Foto cortesía de Geandy Pavón |
Por Enrique Del Risco
Israel Abreu (Remedios,
1932- Noth Bergen 2018), era un hombre bueno. Si hemos de creerle a Bertolt Brecht
era de los imprescindibles, de los que luchan toda la vida. Se enfrentó a la
dictadura de Batista desde las filas del Movimiento 26 de Julio y luego a la
dictadura en que degeneró la revolución que había ayudado a triunfar. Estuvo
entre los que el 13 de marzo
de 1960 Abreu fundaron el Movimiento Revolucionario 30 de Noviembre “Frank País” siendo
Abreu elegido Coordinador Estudiantil en la provincia de Las Villas. Apresado en
febrero del año siguiente cumplió ¡catorce años! de una condena inicial a 12 de
prisión. Una condena que en realidad un dilatado infierno que incluyó que le infligieran sesenta
bayonetazos en una ocasión, una huelga de hambre de 50 días, otra de 35 e
innumerables golpizas por defender su derecho a ser tratado como un preso
político. Desde su salida al exilio en 1980 su actividad se multiplicó fundando
organizaciones de lucha de la democracia en Cuba y en otros países, de defensa
de los derechos humanos y de ex prisioneros políticos y encabezando todo tipo de protestas.
Esa
información se puede encontrar en su ficha biográfica
redactada por Abreu con el pudor propio de los verdaderamente grandes.

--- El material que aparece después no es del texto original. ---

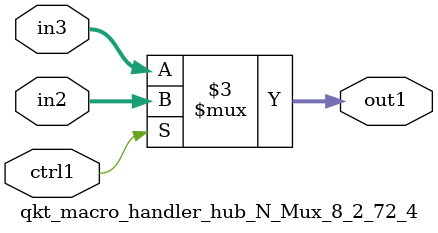
<source format=v>

`timescale 1ps / 1ps


module qkt_macro_handler_hub_N_Mux_8_2_72_4( in3, in2, ctrl1, out1 );

    input [7:0] in3;
    input [7:0] in2;
    input ctrl1;
    output [7:0] out1;
    reg [7:0] out1;

    
    // rtl_process:qkt_macro_handler_hub_N_Mux_8_2_72_4/qkt_macro_handler_hub_N_Mux_8_2_72_4_thread_1
    always @*
      begin : qkt_macro_handler_hub_N_Mux_8_2_72_4_thread_1
        case (ctrl1) 
          1'b1: 
            begin
              out1 = in2;
            end
          default: 
            begin
              out1 = in3;
            end
        endcase
      end

endmodule





</source>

Lo que su ficha fracasa en recoger es la esencia de su grandeza: esa
mezcla perfecta de
humildad y entrega a una buena causa que no era otra que la de la libertad
humana. Porque
por muchos méritos que hubiera acumulado a lo largo de su vida nunca los
utilizó para ganar nada, ni siquiera una discusión. Sus palabras valían
lo
mismo que las de cualquiera, no importaba cuánto hubiera arriesgado por
ella a
lo largo de su vida para darles peso. Ni que tras las palabras de su
interlocutor
no hubiera más que otras palabras. Pero ni siquiera su humildad le
servía para
ceder un milímetro en sus convicciones esenciales.

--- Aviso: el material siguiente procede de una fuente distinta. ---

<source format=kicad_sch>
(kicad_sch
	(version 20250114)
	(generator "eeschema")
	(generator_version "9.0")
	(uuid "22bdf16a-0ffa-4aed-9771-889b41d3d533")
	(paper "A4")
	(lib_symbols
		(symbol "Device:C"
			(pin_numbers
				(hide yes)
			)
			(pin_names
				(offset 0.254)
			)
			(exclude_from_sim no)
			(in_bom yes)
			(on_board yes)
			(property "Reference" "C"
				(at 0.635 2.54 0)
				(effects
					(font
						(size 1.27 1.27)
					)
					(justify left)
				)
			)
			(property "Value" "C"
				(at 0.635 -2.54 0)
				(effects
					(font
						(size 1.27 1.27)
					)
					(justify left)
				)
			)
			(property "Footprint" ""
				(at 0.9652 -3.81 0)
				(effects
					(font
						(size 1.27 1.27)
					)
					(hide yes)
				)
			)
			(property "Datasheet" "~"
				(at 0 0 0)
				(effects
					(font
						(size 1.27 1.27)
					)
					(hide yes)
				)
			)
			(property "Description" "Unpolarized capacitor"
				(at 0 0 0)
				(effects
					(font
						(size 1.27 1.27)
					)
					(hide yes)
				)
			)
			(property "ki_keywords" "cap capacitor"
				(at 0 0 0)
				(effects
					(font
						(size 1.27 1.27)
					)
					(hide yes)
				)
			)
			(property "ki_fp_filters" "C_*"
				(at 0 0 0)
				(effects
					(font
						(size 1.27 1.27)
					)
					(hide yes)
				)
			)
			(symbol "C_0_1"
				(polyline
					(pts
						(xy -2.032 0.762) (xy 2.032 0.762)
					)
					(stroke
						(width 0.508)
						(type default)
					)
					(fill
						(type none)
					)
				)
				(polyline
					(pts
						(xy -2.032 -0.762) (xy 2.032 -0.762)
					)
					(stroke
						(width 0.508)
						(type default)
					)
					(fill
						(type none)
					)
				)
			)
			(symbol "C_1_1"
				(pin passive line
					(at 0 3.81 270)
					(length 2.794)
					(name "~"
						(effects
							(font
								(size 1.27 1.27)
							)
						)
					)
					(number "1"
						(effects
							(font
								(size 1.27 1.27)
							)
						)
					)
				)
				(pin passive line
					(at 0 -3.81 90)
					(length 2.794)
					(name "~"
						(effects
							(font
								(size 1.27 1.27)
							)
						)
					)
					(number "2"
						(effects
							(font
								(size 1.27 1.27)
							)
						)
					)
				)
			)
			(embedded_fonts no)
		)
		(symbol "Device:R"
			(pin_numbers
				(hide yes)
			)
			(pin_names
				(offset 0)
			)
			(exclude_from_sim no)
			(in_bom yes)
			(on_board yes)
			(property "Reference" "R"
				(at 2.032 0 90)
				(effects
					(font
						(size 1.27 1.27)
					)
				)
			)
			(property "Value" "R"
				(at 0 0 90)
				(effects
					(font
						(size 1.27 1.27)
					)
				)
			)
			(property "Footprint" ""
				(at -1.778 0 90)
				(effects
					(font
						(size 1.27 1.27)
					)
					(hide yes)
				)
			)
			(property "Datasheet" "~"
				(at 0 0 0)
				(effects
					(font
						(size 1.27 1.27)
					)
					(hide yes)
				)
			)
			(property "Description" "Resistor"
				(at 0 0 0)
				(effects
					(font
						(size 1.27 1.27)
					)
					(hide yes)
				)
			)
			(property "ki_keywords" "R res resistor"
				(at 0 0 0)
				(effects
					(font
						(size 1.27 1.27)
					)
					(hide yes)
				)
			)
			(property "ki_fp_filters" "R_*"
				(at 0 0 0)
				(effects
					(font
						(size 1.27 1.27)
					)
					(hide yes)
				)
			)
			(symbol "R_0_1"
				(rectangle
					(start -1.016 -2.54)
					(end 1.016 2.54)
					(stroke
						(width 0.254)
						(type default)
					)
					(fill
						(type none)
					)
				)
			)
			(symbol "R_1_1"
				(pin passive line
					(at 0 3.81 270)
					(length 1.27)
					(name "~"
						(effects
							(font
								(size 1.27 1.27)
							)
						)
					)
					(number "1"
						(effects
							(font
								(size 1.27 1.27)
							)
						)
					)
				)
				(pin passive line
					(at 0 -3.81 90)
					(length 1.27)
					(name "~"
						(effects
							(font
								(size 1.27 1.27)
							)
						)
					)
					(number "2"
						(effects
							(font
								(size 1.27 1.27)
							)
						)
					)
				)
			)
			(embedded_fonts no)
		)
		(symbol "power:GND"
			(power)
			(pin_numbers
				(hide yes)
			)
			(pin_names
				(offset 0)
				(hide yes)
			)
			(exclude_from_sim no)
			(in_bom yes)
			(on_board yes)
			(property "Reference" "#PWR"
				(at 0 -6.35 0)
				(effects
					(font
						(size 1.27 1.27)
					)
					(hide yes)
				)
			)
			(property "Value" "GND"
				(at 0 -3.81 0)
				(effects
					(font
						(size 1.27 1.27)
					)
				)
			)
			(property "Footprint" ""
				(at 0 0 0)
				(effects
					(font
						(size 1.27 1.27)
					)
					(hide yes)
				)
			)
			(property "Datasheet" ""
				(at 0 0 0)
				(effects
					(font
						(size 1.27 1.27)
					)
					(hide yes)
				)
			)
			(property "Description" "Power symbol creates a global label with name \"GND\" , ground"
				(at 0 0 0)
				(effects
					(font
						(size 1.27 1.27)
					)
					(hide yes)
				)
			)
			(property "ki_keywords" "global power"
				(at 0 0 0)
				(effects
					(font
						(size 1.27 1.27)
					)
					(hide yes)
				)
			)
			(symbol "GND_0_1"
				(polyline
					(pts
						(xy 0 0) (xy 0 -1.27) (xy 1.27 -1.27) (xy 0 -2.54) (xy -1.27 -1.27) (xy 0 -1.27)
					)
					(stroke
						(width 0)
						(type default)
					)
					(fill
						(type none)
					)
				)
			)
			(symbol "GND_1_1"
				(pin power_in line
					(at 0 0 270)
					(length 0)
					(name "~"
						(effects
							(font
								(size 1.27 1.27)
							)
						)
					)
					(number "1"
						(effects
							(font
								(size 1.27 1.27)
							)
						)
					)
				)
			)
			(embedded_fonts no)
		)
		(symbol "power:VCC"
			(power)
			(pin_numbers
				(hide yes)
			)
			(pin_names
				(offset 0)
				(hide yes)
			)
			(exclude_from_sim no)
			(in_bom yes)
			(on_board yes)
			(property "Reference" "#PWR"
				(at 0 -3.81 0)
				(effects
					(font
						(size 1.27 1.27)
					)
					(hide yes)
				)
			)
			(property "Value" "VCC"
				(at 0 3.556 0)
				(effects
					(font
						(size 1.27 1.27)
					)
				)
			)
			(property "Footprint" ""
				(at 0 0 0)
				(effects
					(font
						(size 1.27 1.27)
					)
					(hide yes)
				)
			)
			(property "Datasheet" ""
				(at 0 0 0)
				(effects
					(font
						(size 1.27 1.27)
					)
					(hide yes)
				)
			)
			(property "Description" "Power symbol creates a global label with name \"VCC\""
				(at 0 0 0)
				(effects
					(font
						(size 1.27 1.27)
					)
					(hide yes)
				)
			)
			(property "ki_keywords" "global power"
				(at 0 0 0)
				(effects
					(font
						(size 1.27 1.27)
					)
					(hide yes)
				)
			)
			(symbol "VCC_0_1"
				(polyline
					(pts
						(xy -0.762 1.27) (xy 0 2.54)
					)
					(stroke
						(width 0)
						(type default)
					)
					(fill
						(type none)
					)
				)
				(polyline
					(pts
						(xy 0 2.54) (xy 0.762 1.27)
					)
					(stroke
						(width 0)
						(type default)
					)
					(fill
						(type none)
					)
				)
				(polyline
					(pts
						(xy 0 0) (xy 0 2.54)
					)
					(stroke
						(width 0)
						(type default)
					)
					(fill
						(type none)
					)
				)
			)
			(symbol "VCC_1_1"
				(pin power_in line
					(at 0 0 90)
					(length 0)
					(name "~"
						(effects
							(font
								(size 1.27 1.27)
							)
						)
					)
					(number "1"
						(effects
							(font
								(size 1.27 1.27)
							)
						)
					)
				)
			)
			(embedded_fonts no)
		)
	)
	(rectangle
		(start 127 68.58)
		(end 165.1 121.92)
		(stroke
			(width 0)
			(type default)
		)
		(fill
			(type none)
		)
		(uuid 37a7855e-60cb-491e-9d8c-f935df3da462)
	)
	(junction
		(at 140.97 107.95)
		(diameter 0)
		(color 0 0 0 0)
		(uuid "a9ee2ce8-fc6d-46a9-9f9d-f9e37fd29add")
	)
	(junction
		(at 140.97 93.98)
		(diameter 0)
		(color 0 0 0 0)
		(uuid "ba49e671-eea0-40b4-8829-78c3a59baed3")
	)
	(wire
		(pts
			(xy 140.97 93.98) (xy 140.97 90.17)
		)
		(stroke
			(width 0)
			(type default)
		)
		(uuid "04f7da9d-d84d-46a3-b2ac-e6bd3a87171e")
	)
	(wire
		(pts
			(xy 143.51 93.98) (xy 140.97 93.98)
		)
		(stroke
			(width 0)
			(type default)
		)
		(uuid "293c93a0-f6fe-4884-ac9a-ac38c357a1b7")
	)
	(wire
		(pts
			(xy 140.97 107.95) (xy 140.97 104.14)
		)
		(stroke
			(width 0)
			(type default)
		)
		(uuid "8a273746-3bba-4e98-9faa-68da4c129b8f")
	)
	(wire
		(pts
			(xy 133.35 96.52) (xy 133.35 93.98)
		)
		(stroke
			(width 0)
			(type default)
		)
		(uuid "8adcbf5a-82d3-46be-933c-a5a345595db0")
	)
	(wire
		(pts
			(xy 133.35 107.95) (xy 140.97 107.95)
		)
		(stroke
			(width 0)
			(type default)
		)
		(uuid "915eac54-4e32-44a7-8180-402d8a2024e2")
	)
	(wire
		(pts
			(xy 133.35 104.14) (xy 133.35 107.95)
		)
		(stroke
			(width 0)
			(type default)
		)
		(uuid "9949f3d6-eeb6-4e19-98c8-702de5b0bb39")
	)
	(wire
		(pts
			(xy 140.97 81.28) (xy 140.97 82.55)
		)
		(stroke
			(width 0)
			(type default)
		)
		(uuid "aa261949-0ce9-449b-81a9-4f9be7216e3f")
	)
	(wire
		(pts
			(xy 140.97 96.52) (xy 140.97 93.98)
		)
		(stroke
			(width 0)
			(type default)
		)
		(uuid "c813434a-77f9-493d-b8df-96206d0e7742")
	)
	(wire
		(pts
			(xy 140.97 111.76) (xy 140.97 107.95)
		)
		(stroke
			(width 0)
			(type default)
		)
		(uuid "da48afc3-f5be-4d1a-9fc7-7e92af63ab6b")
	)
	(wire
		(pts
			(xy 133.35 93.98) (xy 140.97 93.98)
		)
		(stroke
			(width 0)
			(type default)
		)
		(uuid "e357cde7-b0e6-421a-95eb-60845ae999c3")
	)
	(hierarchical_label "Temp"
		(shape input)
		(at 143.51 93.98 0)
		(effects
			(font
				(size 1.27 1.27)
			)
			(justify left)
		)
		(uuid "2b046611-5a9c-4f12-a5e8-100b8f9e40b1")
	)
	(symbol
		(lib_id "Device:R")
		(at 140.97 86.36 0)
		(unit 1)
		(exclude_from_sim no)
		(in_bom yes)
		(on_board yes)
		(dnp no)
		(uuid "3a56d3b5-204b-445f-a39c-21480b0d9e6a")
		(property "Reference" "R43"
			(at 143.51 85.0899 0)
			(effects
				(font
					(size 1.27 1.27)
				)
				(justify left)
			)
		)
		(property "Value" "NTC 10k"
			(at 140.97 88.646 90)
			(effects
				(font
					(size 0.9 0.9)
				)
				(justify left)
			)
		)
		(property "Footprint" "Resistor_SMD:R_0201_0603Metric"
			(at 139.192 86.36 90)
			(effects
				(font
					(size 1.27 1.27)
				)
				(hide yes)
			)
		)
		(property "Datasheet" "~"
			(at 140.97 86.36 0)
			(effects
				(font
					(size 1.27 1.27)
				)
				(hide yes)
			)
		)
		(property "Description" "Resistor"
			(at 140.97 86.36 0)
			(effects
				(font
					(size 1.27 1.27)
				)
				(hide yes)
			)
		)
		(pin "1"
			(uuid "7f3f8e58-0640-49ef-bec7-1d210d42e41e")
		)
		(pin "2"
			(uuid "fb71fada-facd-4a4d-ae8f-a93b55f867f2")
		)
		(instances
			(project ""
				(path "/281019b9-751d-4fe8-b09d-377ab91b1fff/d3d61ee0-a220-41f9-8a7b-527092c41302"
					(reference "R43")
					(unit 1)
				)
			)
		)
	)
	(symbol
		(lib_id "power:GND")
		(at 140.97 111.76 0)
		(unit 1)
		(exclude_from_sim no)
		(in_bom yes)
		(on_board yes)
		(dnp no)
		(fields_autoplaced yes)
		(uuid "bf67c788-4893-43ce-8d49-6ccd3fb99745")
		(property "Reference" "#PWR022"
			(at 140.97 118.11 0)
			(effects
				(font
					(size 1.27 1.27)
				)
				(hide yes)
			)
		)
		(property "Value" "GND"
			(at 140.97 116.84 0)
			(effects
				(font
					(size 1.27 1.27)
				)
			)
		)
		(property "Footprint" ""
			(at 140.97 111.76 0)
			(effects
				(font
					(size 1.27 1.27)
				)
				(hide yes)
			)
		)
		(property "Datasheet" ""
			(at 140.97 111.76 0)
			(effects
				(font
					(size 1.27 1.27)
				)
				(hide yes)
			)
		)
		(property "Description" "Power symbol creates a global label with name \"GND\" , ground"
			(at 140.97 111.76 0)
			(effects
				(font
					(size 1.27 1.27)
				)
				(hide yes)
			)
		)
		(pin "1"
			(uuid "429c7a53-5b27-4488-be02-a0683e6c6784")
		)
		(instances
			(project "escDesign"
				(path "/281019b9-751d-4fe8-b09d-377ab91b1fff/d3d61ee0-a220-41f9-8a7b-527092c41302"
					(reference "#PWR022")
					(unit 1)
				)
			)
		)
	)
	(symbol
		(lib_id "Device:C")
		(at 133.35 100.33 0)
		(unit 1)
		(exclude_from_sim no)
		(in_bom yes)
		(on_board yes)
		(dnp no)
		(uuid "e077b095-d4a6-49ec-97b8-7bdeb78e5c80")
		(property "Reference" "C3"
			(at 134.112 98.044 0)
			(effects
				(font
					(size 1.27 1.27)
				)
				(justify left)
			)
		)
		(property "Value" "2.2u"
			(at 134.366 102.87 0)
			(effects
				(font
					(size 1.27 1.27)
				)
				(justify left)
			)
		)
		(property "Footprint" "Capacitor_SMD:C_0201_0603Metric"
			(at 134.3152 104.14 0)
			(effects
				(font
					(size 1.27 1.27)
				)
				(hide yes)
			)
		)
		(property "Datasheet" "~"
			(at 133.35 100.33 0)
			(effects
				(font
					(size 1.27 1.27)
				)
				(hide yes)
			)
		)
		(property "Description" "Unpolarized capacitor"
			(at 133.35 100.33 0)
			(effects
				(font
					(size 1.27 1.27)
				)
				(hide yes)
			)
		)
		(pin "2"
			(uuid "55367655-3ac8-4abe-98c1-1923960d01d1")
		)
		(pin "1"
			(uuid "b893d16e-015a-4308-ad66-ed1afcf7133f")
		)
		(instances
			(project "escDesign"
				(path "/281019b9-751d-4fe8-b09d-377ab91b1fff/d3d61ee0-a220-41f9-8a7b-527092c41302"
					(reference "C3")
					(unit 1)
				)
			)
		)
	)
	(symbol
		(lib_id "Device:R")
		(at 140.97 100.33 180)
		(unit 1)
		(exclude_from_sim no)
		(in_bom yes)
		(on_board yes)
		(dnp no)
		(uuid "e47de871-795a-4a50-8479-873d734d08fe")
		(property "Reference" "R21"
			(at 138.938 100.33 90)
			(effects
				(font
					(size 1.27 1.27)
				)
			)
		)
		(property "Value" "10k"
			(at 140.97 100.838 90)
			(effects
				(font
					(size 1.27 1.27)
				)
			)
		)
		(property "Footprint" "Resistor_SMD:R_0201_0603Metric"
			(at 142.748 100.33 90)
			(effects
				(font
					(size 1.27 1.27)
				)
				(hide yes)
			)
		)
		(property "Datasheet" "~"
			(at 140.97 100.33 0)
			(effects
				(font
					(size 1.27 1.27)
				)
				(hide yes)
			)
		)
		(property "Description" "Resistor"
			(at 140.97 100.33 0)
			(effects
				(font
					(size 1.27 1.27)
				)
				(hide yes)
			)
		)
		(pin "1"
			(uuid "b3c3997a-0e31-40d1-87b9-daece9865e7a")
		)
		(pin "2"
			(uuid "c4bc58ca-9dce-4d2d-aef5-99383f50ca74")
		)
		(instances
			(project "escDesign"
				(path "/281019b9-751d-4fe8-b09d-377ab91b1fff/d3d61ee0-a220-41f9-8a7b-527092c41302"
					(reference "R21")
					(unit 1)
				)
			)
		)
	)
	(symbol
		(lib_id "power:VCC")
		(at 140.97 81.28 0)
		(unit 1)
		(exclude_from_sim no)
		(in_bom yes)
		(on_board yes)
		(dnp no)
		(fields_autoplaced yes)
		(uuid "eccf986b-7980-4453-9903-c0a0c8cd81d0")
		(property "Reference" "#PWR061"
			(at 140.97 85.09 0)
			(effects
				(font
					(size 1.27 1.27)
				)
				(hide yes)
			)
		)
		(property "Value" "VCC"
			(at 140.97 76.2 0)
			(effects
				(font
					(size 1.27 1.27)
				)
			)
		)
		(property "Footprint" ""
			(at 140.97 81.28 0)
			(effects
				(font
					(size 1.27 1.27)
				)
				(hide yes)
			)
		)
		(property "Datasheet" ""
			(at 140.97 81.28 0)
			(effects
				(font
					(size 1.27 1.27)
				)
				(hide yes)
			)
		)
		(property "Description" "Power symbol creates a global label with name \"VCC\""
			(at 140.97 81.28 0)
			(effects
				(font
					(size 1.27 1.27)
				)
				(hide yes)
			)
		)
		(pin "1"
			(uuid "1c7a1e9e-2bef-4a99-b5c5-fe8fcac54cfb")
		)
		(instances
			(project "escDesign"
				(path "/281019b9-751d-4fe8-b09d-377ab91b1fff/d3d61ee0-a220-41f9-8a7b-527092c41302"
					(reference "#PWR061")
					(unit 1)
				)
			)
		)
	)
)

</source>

Israel Abreu en la Unión de Expresos Políticos Cubanos. Foto cortesía de Geandy Pavón |
En ese
mundo tan especial de los expresos políticos cubanos donde la desmesura es el
sistema de medida cotidiano no conocí a nadie más tolerante y flexible al tiempo
que firme y empeñoso que Israel Abreu. Ni más esperanzado. En la última
conversación que tuvimos hablaba, como de costumbre, de “la libertad de Cuba”. Y
señaló, sin demasiado énfasis, que quizás no la alcanzaría a ver. Ante una evidencia
que yo, treinta y tantos años más joven, doy por descontada -la que no me va a
alcanzar la vida para ver la instauración de un estado de derecho- él todavía
se daba el lujo de titubear. Como si en el tiempo que le quedaba en este mundo hubiera
espacio para que se cumpliera el sueño al que había dedicado toda su vida
adulta. De ese tamaño era su esperanza. A mí, aunque comparto los sueños Abreu,
me falta su fe. Si alguna señal busco no es en las desalentadoras noticias que
llegan de la isla sino en la convicción que alienta a seres como Abreu. Entiendo
que mi escasa fe no se vea recompensada pero esperanzas como las que
acompañaron a Abreu toda su vida bastan para anunciar un destino mejor que el
que hasta ahora nos ha tocado como Nación.